Trouver des bambous pour confectionner des takegaki se transforme trop souvent en une vraie quête du Graal. Je reçois régulièrement des emails à ce sujet et lorsque Jean-Luc, fidèle lecteur nordiste, m'a fait parvenir des photos de son jardin, je lui ai demandé s'il voyait un inconvénient à partager avec nous son expérience de confection de takegaki. Jean-Luc a en effet trouvé une moyen astucieux pour sa réalisation : il a employé des rouleaux de 2m40 de long sur 1m80 de haut conçus comme une grosse canisse dont le roseau aurait été remplacé par des chaumes de bambous de 2 à 3 cm de diamètre. Si vous habitez près de la Belgique, sachez que Jean-Luc a trouvé ces rouleaux dans un FLORALUX implanté à Dadizele.
Il a également eu la gentillesse de joindre aux photos ci-dessous un commentaire explicatif que je vous livre tel quel. Si comme lui, vous souhaitez partager une info, une adresse, une expérience relative aux jardins japonais (et d'inspiration japonaise), n'hésitez pas à me contacter, je me ferai une joie de la relayer.
Comme me l'a écrit Jean-Luc : "tout comme toi, je n'ai rien d'un pro du bricolage. il faut juste oser se lancer". J'espère que son témoignage vous donnera des idées, de l'inspiration et vous engagera à vous lancer dans vos propres réalisations si vous hésitez encore. A vos marteaux !

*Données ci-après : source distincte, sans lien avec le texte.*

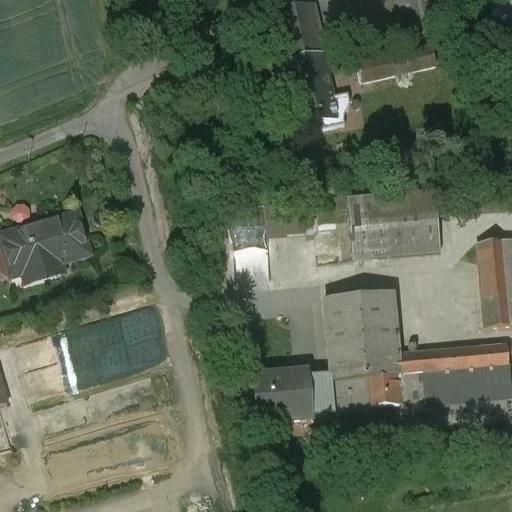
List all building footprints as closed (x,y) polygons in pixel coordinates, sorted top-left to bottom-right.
[(452,0),(399,0),(406,29),(442,21),(439,6),(453,3),(452,0)] [(511,35),(511,6),(504,2),(491,25),(511,37),(511,35)] [(312,8),(274,17),(300,127),(322,122),(324,131),(344,126),(344,124),(344,116),(348,110),(350,103),(348,95),(330,99),(320,55),(323,54),(312,8)] [(430,49),(357,65),(362,84),(434,67),(430,49)] [(208,93),(191,96),(194,113),(211,110),(208,93)] [(434,196),(346,203),(351,262),(439,256),(434,196)] [(74,213),(37,224),(38,226),(0,237),(11,275),(37,268),(40,277),(61,271),(58,262),(86,254),(74,213)] [(511,244),(477,248),(484,333),(511,330),(511,244)] [(391,297),(355,300),(365,411),(366,411),(399,408),(400,408),(396,358),(391,297)] [(355,300),(324,303),(331,381),(331,386),(333,386),(336,419),(366,415),(366,411),(365,411),(355,300)] [(511,413),(507,349),(396,358),(400,408),(399,408),(400,416),(429,413),(430,427),(511,419),(511,413)] [(307,379),(273,382),(272,378),(253,380),(258,428),(311,423),(310,421),(336,419),(333,386),(331,386),(331,381),(307,383),(307,379)]
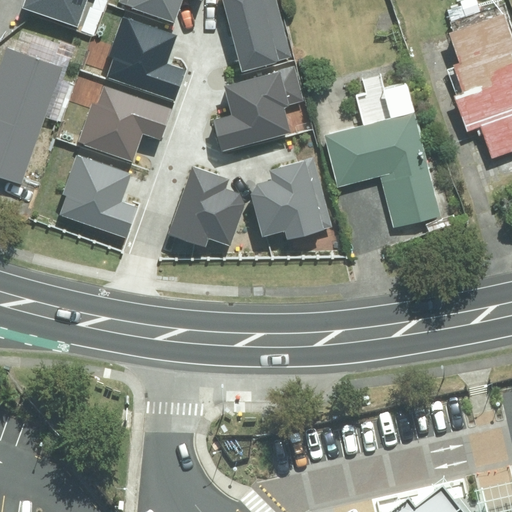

La structure brute : un assemblage de poteaux de pin traités autoclave fichés dans le sol grâce à des pointes galva de section 7cm et maintenus par des tasseaux de pin espacés entre eux de... je ne sais plus bien, mais j'ai respecté pour ce type de clôture d'1m80 de haut ce que donne le livre "Palissade en bambou". Une plinthe autoclave est fixée à la base pour avoir un appui sur lequel poser les futurs rouleaux de bambous. Ce niveau bas est surélevé pour ne pas être en contact avec le sol. L'usage d'équerres métalliques de charpentier pour les plus grosses et de chaises pour les plus petites simplifie ce "mécano".
Comme la distance entre chaque verticale est d'1m80, les tasseaux horizontaux se déforment par effet de flambage mécanique. Il faut donc les renforcer en montant sur l'arrière un tasseau vertical (la base de ce dernier reposant sur la plinthe autoclave).
Pour ce qui fera office de "toit de palissade", une planche en pin est fixée sur le dessus des poteaux, puis un tasseau est fixé-collé sur celle-ci pour permettre d'avoir la pente voulue. La structure achevée, une lasure de couleur chêne foncé est appliquée en deux couches.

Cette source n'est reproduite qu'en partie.